I'm no exception. I'm naked right now. Kidding! That's a joke. I'm wearing a cashmere blend sweater and denim jeans with my indoor slippers. What I mean is I'm no exception to telling myself stories of a grand "someday."


After I wrote the last two words of Trail of the Heart (Spoiler alert: The and End), I fully expected the masses to storm my front door. I'd be casually going about my day, stepping out for a dog walk or errand, and mobs of fans would be holding up signs, chanting" Woo hoo," "Wow," or some other spectacular "W" word to get my attention. They knew I'd just written the most remarkable romantic tale since Romeo and Juliet without all the depressing details.

None of that happened. My life was the same as always. The same face stared back at me in the mirror as I brushed my teeth. My husband never once asked for my autograph. And my pets still expected the same 5-star treatment to which they’d grown accustomed.


So now what?

So what now? All this work and effort and all I had to show for it was a computer document with around 60,000 words and a fantasy that would occasionally insist I at least peek out the window and look for one or two people interested in a good book. I earned that much, right?

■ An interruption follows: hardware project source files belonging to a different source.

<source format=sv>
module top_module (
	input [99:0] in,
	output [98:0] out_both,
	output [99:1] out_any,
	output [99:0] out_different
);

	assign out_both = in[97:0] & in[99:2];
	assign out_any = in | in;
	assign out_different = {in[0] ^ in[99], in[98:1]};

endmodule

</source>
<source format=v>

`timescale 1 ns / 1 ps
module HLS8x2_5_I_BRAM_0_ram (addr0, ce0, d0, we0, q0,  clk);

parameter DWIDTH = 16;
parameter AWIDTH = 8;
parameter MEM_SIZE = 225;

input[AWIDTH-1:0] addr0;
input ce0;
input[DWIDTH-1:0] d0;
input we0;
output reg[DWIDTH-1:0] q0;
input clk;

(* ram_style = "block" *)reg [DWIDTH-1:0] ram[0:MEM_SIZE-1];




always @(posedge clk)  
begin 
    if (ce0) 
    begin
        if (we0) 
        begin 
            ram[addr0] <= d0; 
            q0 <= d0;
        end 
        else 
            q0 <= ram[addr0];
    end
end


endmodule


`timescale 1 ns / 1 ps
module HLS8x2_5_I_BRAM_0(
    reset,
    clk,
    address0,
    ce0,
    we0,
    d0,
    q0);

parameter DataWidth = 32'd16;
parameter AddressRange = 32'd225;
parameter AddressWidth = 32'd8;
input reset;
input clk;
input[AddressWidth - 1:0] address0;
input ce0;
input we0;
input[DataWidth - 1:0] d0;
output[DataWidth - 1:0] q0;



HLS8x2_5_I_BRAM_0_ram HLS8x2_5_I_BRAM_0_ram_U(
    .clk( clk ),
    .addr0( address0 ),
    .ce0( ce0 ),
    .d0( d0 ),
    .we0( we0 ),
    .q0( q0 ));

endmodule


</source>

What is every writer’s wish? To be traditionally published. Daunting, yes, but clearly, the logical next step. Too bad I forgot that Satan never stops creating new versions of hell, and the process of rating as enough for agents and publishing houses is one he considers a masterpiece.

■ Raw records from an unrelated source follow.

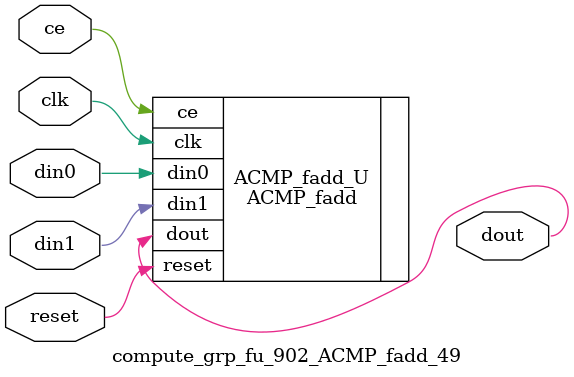
<source format=v>

`timescale 1 ns / 1 ps
module compute_grp_fu_902_ACMP_fadd_49(
    clk,
    reset,
    ce,
    din0,
    din1,
    dout);

parameter ID = 32'd1;
parameter NUM_STAGE = 32'd1;
parameter din0_WIDTH = 32'd1;
parameter din1_WIDTH = 32'd1;
parameter dout_WIDTH = 32'd1;
input clk;
input reset;
input ce;
input[din0_WIDTH - 1:0] din0;
input[din1_WIDTH - 1:0] din1;
output[dout_WIDTH - 1:0] dout;



ACMP_fadd #(
.ID( ID ),
.NUM_STAGE( 4 ),
.din0_WIDTH( din0_WIDTH ),
.din1_WIDTH( din1_WIDTH ),
.dout_WIDTH( dout_WIDTH ))
ACMP_fadd_U(
    .clk( clk ),
    .reset( reset ),
    .ce( ce ),
    .din0( din0 ),
    .din1( din1 ),
    .dout( dout ));

endmodule

</source>
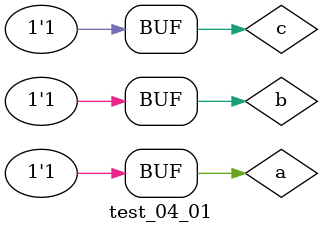
<source format=sv>
`timescale 1ns / 1ps

module test_04_01();

sillyfunction dut(a,b,c,y);

initial begin
    a=0;b=0;c=0;#10;
    c=1;#10;
    b=1;c=0;#10;
    c=1;#10;
    a=1;b=0;c=0;#10;
    c=1;#10;
    b=1;c=0;#10;
    c=1;#10;
end

endmodule

</source>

But dreams die hard, and I’m not afraid to work. I compiled a list of every agent who represented romance writers. I wrote the best submission letters within my capability. I worked and reworked my summary, removing excess words and phrases without losing context. (Agents are busy. Don’t waste their time.) I ensured the first few chapters of my stories were engaging and edited well. Finally, the day had come. I was ready to flood email boxes with my request. “Please, God, take me on!” Okay, so It was more nuanced than that, but you get the gist.

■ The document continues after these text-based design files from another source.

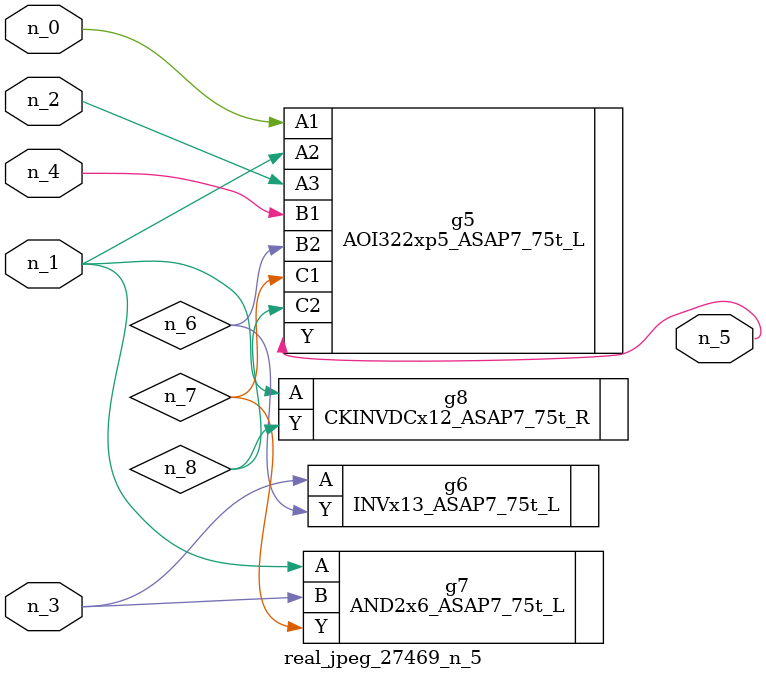
<source format=v>
module real_jpeg_27469_n_5 (n_4, n_0, n_1, n_2, n_3, n_5);

input n_4;
input n_0;
input n_1;
input n_2;
input n_3;

output n_5;

wire n_8;
wire n_6;
wire n_7;

AOI322xp5_ASAP7_75t_L g5 ( 
.A1(n_0),
.A2(n_1),
.A3(n_2),
.B1(n_4),
.B2(n_6),
.C1(n_7),
.C2(n_8),
.Y(n_5)
);

AND2x6_ASAP7_75t_L g7 ( 
.A(n_1),
.B(n_3),
.Y(n_7)
);

CKINVDCx12_ASAP7_75t_R g8 ( 
.A(n_1),
.Y(n_8)
);

INVx13_ASAP7_75t_L g6 ( 
.A(n_3),
.Y(n_6)
);


endmodule
</source>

Responses came almost immediately. My heart raced. My breaths quickened, and my belly twisted as my index finger hovered over the “open email” key. I hit the button, and one after the other, the response looked similar to this:

No. No. No. No. No. No. No. No. No. No. No.

No. No. No. No. No. No. No. No. No. No. No.

No. No. No. No. No. No. No. No. No. No. No.

Dead end after dead end, sending me back to square one. I didn’t regret the toil without harvest because when we don’t try, we can never get a “yes.” Yet, sadly sometimes, when we do try, our ego takes a beating. Life doles out the lessons we need for the life we choose, and rejection is only a stepping stone.


What's a Luddite to do?

This is a new world, and there are many tools we can use as a workaround., mainly the internet. Sounds good, unless you’d spent the previous decade-plus existing in your own insulated world, surrounded mainly by four-legged friends and the great outdoors. I lived in the natural world while the other humans on the planet had entered this virtual one. As a Luddite, I had no choice but to dive into the abyss, a sea of unknowns.


If I had to do it alone, you wouldn’t be here reading because this blog post wouldn’t exist. I may not have an agent to advocate for me, but I can do that myself. I don’t have a publishing house behind me. Still, I have exemplary professionals on my side, namely my graphic designer, Jamie Ross of Fat Cat Design, and my editor, Stephanie Blackman of Riverhaven Books. I’m not in any bookstores (yet) or libraries, but my sister sells them in her gift shop at the Inn at Ellis River in New Hampshire, and Amazon is where most people purchase paperbacks these days. When you add in the friends and relatives who support me in too many ways to list, it’s apparent that though my dreams may not be traditionally fulfilled, indie-filled is still full.